Platform to evaluate congestion pricing policies on population segments by time of day in New York City
Evaluation of the demand for emerging transportation technologies and policies can vary by time of day due to spillbacks on roadways, rescheduling of travelers' activity patterns, and shifting to other modes that affect the level of congestion. These effects are not well-captured with static travel demand models.
Chow and his team calibrated and validated the first open-source multi-agent simulation model for New York City, called MATSim-NYC, to support agencies in evaluating policies such as congestion pricing. The simulation-based virtual test bed is loaded with a "synthetic" 2016 population of over eight million people, calibrated in a prior study. Model validation using transit stations and road links is comparable to NYPBM.
In a study published in Transport Policy, the researchers used the model to evaluate a congestion pricing plan proposed by the Regional Plan Association, and found a much higher (127K) car trip reduction compared to the RPA report (59K).
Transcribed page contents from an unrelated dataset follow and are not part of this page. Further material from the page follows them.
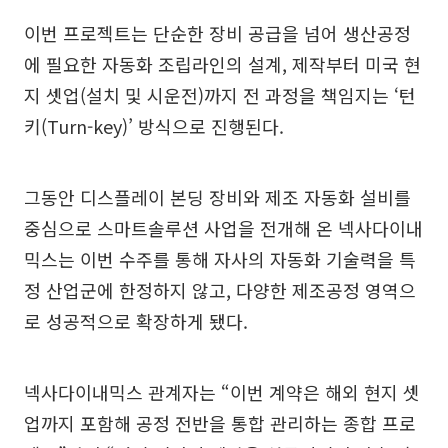
이번 프로젝트는 단순한 장비 공급을 넘어 생산공정
에 필요한 자동화 조립라인의 설계, 제작부터 미국 현
지 셋업(설치 및 시운전)까지 전 과정을 책임지는 ‘턴
키(Turn-key)’ 방식으로 진행된다.
그동안 디스플레이 본딩 장비와 제조 자동화 설비를
중심으로 스마트솔루션 사업을 전개해 온 넥사다이내
믹스는 이번 수주를 통해 자사의 자동화 기술력을 특
정 산업군에 한정하지 않고, 다양한 제조공정 영역으
로 성공적으로 확장하게 됐다.
넥사다이내믹스 관계자는 “이번 계약은 해외 현지 셋
업까지 포함해 공정 전반을 통합 관리하는 종합 프로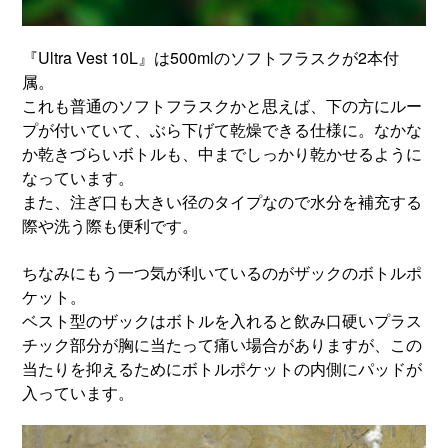
『Ultra Vest 10L』は500mlのソフトフラスクが2本付
属。
これも普通のソフトフラスクかと思えば、下の方にルー
プが付いていて、ぶら下げて乾燥できる仕様に。なかな
か乾きづらいボトルも、中までしっかり乾かせるように
なっています。
また、注ぎ口も大きい径のタイプなので水分を補充する
際や洗う際も便利です。
ちなみにもう一つ気が利いているのがザックのボトルポ
ケット。
ベスト型のザックはボトルを入れると飲み口硬いプラス
チック部分が胸に当たって痛い場合がありますが、この
当たりを抑えるためにボトルポケットの内側にパッドが
入っています。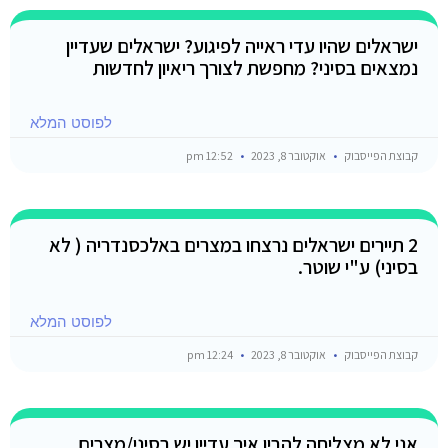
ישראלים שהיו עדי ראייה לפיגוע? ישראלים שעדיין
נמצאים בסיני? מחפשת לצורך ריאיון לחדשות
לפוסט המלא
קבוצת הפייסבוק
אוקטובר 8, 2023
12:52 pm
2 תיירים ישראלים נרצחו במצרים באלכסנדריה ( לא
בסיני) ע"י שוטר.
לפוסט המלא
קבוצת הפייסבוק
אוקטובר 8, 2023
12:24 pm
אני לא מצליחה להבין איך עדיין יש בסיני/מצרים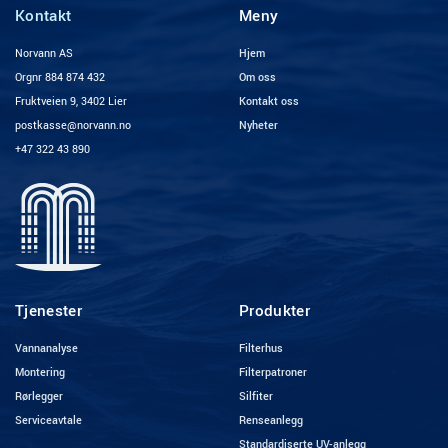
Kontakt
Meny
Norvann AS
Hjem
Orgnr 884 874 432
Om oss
Fruktveien 9, 3402 Lier
Kontakt oss
postkasse@norvann.no
Nyheter
+47 322 43 890
Tjenester
Produkter
Vannanalyse
Filterhus
Montering
Filterpatroner
Rørlegger
Silfiter
Serviceavtale
Renseanlegg
Standardiserte UV-anlegg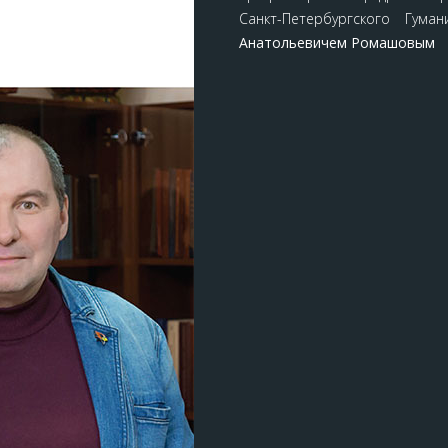
Санкт-Петербургского Гум
Анатольевичем Ромашовым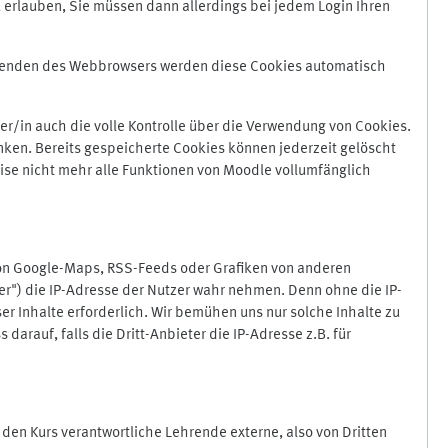
 erlauben, Sie müssen dann allerdings bei jedem Login Ihren
Beenden des Webbrowsers werden diese Cookies automatisch
r/in auch die volle Kontrolle über die Verwendung von Cookies.
nken. Bereits gespeicherte Cookies können jederzeit gelöscht
ise nicht mehr alle Funktionen von Moodle vollumfänglich
von Google-Maps, RSS-Feeds oder Grafiken von anderen
er") die IP-Adresse der Nutzer wahr nehmen. Denn ohne die IP-
ser Inhalte erforderlich. Wir bemühen uns nur solche Inhalte zu
darauf, falls die Dritt-Anbieter die IP-Adresse z.B. für
für den Kurs verantwortliche Lehrende externe, also von Dritten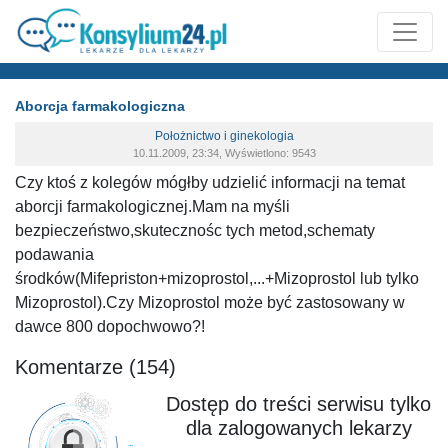
Aborcja farmakologiczna
Położnictwo i ginekologia
10.11.2009, 23:34, Wyświetlono: 9543
Czy ktoś z kolegów mógłby udzielić informacji na temat
aborcji farmakologicznej.Mam na myśli
bezpieczeństwo,skutecznośc tych metod,schematy
podawania
środków(Mifepriston+mizoprostol,...+Mizoprostol lub tylko
Mizoprostol).Czy Mizoprostol może być zastosowany w
dawce 800 dopochwowo?!
Komentarze (154)
Dostęp do treści serwisu tylko
dla zalogowanych lekarzy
The team discovered that the Association's pricing policy would impact the population segment making trips within Manhattan differently from the population segment of trips outside Manhattan: benefits from congestion reduction benefit the former by about 110%+ more than the latter.
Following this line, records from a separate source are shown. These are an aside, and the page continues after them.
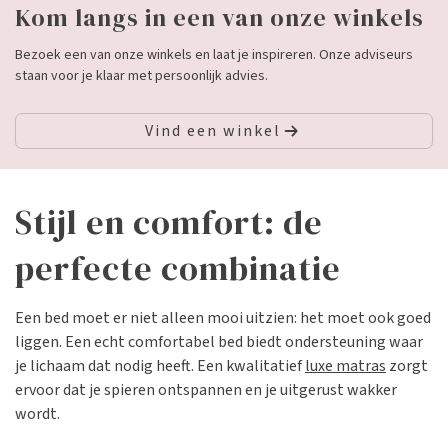
Kom langs in een van onze winkels
Bezoek een van onze winkels en laat je inspireren. Onze adviseurs
staan voor je klaar met persoonlijk advies.
Vind een winkel
Stijl en comfort: de
perfecte combinatie
Een bed moet er niet alleen mooi uitzien:
het moet ook goed
liggen. Een echt comfortabel bed biedt ondersteuning waar
je lichaam dat nodig heeft. Een kwalitatief
luxe matras
zorgt
ervoor dat je spieren ontspannen en je uitgerust wakker
wordt.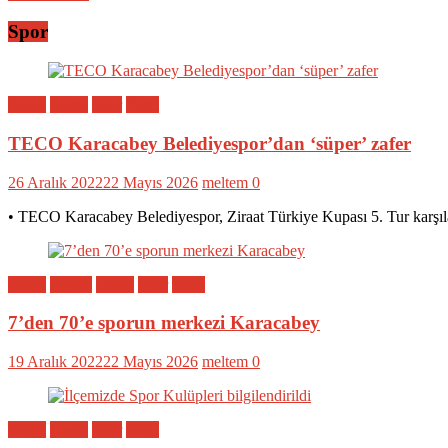
Spor
Bölge
Genel
Spor
Yerel
TECO Karacabey Belediyespor’dan ‘süper’ zafer
26 Aralık 2022
22 Mayıs 2026
meltem
0
• TECO Karacabey Belediyespor, Ziraat Türkiye Kupası 5. Tur karşıl
Bölge
Eğitim
Genel
Spor
Yerel
7’den 70’e sporun merkezi Karacabey
19 Aralık 2022
22 Mayıs 2026
meltem
0
Bölge
Genel
Spor
Yerel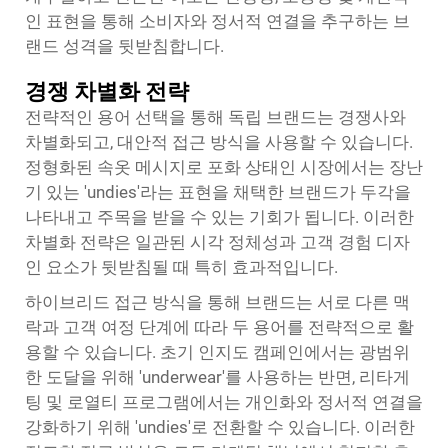
인 표현을 통해 소비자와 정서적 연결을 추구하는 브
랜드 성격을 뒷받침합니다.
경쟁 차별화 전략
전략적인 용어 선택을 통해 독립 브랜드는 경쟁사와
차별화되고, 대안적 접근 방식을 사용할 수 있습니다.
정형화된 속옷 메시지로 포화 상태인 시장에서는 장난
기 있는 'undies'라는 표현을 채택한 브랜드가 두각을
나타내고 주목을 받을 수 있는 기회가 됩니다. 이러한
차별화 전략은 일관된 시각 정체성과 고객 경험 디자
인 요소가 뒷받침될 때 특히 효과적입니다.
하이브리드 접근 방식을 통해 브랜드는 서로 다른 맥
락과 고객 여정 단계에 따라 두 용어를 전략적으로 활
용할 수 있습니다. 초기 인지도 캠페인에서는 광범위
한 도달을 위해 'underwear'를 사용하는 반면, 리타게
팅 및 로열티 프로그램에서는 개인화와 정서적 연결을
강화하기 위해 'undies'로 전환할 수 있습니다. 이러한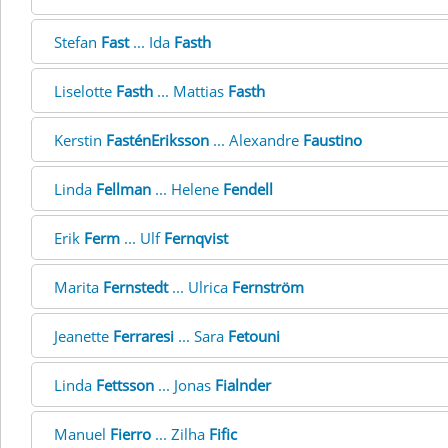
Stefan
Fast
... Ida
Fasth
Liselotte
Fasth
... Mattias
Fasth
Kerstin
FasténEriksson
... Alexandre
Faustino
Linda
Fellman
... Helene
Fendell
Erik
Ferm
... Ulf
Fernqvist
Marita
Fernstedt
... Ulrica
Fernström
Jeanette
Ferraresi
... Sara
Fetouni
Linda
Fettsson
... Jonas
Fialnder
Manuel
Fierro
... Zilha
Fific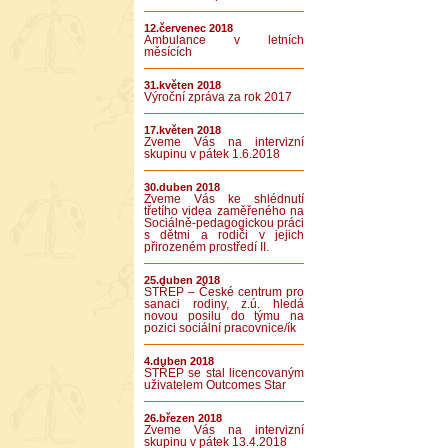
12.červenec 2018
Ambulance v letních
měsících
31.květen 2018
Výroční zpráva za rok 2017
17.květen 2018
Zveme Vás na intervizní
skupinu v pátek 1.6.2018
30.duben 2018
Zveme Vás ke shlédnutí
třetího videa zaměřeného na
Sociálně-pedagogickou práci
s dětmi a rodiči v jejich
přirozeném prostředí II.
25.duben 2018
STŘEP – České centrum pro
sanaci rodiny, z.ú. hledá
novou posilu do týmu na
pozici sociální pracovnice/ík
4.duben 2018
STŘEP se stal licencovaným
uživatelem Outcomes Star
26.březen 2018
Zveme Vás na intervizní
skupinu v pátek 13.4.2018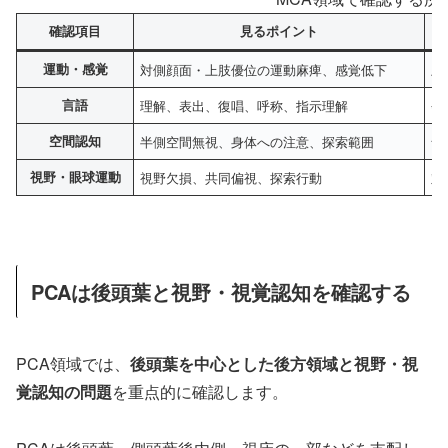
確認項目
見るポイント
運動・感覚
対側顔面・上肢優位の運動麻痺、感覚低下
上
言語
理解、表出、復唱、呼称、指示理解
会
空間認知
半側空間無視、身体への注意、探索範囲
食
視野・眼球運動
視野欠損、共同偏視、探索行動
対
PCAは後頭葉と視野・視覚認知を確認する
PCA領域では、
後頭葉を中心とした後方領域と視野・視
覚認知の問題
を重点的に確認します。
The simulation can show that 37.3% of the Manhattan segment would be negatively impacted by the pricing compared to 39.9% of the non-Manhattan segment, which has implications for redistribution of congestion pricing revenues. The citywide travel consumer surplus decreases when the congestion pricing goes up from $9.18 to $14 both ways even as it increases for the Charging-related population segment. This implies that increasing pricing from $9.18 to $14 benefits Manhattanites at the expense of the rest of the city.
RPA congestion pricing policy would have net increase in consumer surplus. The results suggest toll revenue redistribution should focus on outer boroughs.